Since Pong requires only a fraction of the full charset, you could omit all other characters in Output.init :-) For my own OS this is not that easy because I work with a compressed data stream. But just for fun I created a reduced charset version of the official OS and combined it with the rest of my OS.
Result: 5078 ASM instructions, so technically even below 5k :-)
Reply | Threaded
Open this post in threaded view

Re: Squeezing Pong into less than 8k instructions (or even less than 6k...)

Really late to the show here, and I should be working, I'd just like to say, all of this is fantastic !

In many ways it's a testament to the authors, that a few folks (in relation to all the folks that are on the planet) are getting so much out of it. Perhaps not a surprise when one looks at the field of computer science, but I still think the work you've done is fantastic!

Reply | Threaded
Open this post in threaded view

Re: Squeezing Pong into less than 8k instructions (or even less than 6k...)

I have improved my threaded code generator a bit further: It is mainly linked to an optimization in the way parametrized internal subroutines are called.

With that I have achieved the following sizes translating Pong:
1. using official OS and compiler: from 7288 down to 6990 Pong_refOS_v2.hack
2. using official OS and own compiler/optimizer: from 6568 down to 6199  Pong_refOS_opt_v2.hack
3. using own OS and own compiler/optimizer: 5596 down to 5135  Pong_akOS_v2.hack
4. using truncated charset and own size optimized OS: from 5078 down to 4157 Pong_tiny.hack
(Up to here this is all purely based on translated Jack Code and VM files from the OS)

5. using truncated charset and some asm OS routines(new): 3921  Pong_tiny_asmlib.hack
(It includes asm versions of Math, Memory (both complete), Keyboard.keypressed and an internal routine to calculate the pixel address in the screen RAM)
In all versions, the 2 calls to Sys.wait have been removed (same as in the official ASM version from project 6).

How does it work:
Just to recap, the translated program with the threaded code looks like this:

// push constant 3
// push constant 4

And somewhere in the program you have the subroutines:
// jump to subroutine that will increase the address in R15 by 2
// and continue execution from that address
// Next internal subroutine ...

This can be improved with parametrization. The idea is that it's not necessary to create a new subroutine for neighboring constants (or neighboring locals, args,...). Instead it is possible to adjust D directly in the jump command to pass a parameter:
D=-1;JMP, D=0;JMP or D=1;JMP
By doing so only one subroutine is necessary for 3 neighboring constants:
D=D+A // D will be 3, 4 or 5 depending on D at the entry point.

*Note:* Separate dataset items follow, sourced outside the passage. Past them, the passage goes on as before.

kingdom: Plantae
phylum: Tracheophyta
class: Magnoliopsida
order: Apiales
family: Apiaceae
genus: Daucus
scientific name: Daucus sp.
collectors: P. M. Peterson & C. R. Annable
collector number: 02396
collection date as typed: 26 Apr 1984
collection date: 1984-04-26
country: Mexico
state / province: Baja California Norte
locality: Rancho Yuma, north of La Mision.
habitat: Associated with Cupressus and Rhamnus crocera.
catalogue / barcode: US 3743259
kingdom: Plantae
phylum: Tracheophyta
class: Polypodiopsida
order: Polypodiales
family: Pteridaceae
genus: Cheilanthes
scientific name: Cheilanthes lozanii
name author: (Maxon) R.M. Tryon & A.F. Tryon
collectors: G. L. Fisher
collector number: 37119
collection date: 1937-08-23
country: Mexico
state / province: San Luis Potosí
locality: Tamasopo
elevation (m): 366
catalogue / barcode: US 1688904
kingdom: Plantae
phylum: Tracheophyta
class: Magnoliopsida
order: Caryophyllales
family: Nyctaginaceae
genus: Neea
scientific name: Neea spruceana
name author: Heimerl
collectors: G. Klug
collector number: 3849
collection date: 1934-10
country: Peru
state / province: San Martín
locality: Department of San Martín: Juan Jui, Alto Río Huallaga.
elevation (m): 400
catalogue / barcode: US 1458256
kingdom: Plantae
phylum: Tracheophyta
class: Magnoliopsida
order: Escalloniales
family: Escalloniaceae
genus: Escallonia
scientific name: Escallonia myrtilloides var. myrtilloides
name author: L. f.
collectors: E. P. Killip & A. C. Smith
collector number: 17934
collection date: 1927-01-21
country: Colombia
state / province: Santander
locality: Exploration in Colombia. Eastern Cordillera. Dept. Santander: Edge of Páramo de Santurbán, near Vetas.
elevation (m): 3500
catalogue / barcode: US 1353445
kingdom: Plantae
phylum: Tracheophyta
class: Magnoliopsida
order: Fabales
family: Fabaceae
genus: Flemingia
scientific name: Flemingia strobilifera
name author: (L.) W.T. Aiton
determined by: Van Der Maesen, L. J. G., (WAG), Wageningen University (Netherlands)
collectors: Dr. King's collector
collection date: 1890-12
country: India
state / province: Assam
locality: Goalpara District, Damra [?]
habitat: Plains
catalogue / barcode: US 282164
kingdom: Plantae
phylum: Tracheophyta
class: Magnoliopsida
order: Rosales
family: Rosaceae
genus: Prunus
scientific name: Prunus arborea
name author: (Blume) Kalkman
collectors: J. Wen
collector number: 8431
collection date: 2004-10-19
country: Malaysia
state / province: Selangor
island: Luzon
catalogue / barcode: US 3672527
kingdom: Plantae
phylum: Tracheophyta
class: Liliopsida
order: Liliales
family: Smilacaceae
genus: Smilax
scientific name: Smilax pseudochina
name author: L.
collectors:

This was already included in the previous versions. I have extended the concept a bit further: In my code, I ensure that D is always 1 before the next threaded subroutine is called (e.g. when it returns from the PC increase routine). With that guarantee, there are now 5 possible parameter combinations together with a jump:
D=!D, D=-1, D=0, D=1, D=D+1, ranging from D=-2 to D=2

As a consequence less internal subroutines are needed to cover the range of parameters. In the above example the same subroutine could now handle constants from 2-6 instead of only 3-5.

In principle it would be even better to guarantee that D is 2 instead of 1 at the respective points in the code. With that 7 values could be assigned to D at no extra costs (-3 to +3). While that is possible, it clashes with some other optimizations in my code, so for now I didn't implement it. Maybe I will find some time to work on that in the future. The effect will not be significant in most cases though due to diminishing returns.